The only good thing I can say about our program with this guy is that he only gets to work with residents about 30% of the time. Every time I am with him, I try my damndest not to let him touch anything during the case. Fortunately, he only gets most of the easy cases on patients who aren't that sick. But, on the rare occassion (such as this) where there is overlap in someone who's desperately ill, I run intereference.

They just can't seem to get rid of this guy. I mean, they've given him every subtle sign they can that he should move on. But, it's a Catch-22. If they try to give him more call than his colleagues to make him get the point (etc.), then it's just exposing the residents and the patients to more risk. He hasn't done anything really terribly wrong yet, so there's no actionable item to put on the table to fire him. He's got teenage kids in the local school system, so I doubt he's going to be motivated to move along until they are out of school. But, seriously, there's nothing beyond a simple lap chole or hernia repair that he's competent at doing without heavy supervision. Fortunately, the majority of my resident colleagues are vigilant and know how to effectively run intereference.

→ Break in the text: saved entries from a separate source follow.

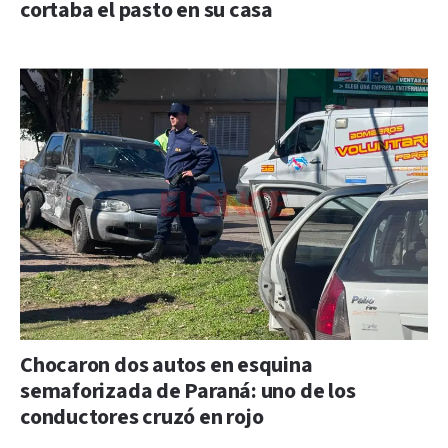
cortaba el pasto en su casa
Chocaron dos autos en esquina
semaforizada de Paraná: uno de los
conductores cruzó en rojo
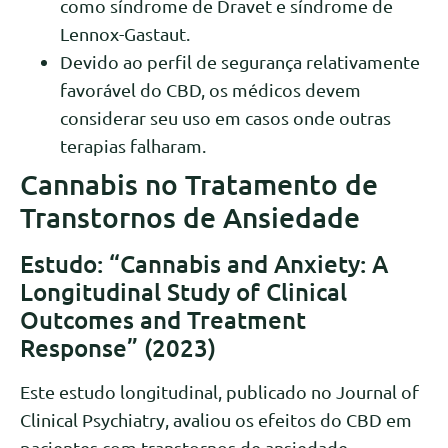
como síndrome de Dravet e síndrome de
Lennox-Gastaut.
Devido ao perfil de segurança relativamente
favorável do CBD, os médicos devem
considerar seu uso em casos onde outras
terapias falharam.
Cannabis no Tratamento de
Transtornos de Ansiedade
Estudo: “Cannabis and Anxiety: A
Longitudinal Study of Clinical
Outcomes and Treatment
Response” (2023)
Este estudo longitudinal, publicado no Journal of
Clinical Psychiatry, avaliou os efeitos do CBD em
pacientes com transtornos de ansiedade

I could go on and on. Unnecessarily massive fluid administration for a case (e.g. hearing a story about a two-hour hysterectomy getting 4.5 L of crystalloid). Patients over-narcotized in the PACU. Taking a half-hour (or longer) to put an epidural in. It's painful to watch him work. Absolutely no "peripheral vision" to his anesthetics. The only positive thing I can say is that by watching him I've learned a lot about what not to do.

Sad. Scary. But, de rigeur in academia, I fear. At least at our institution.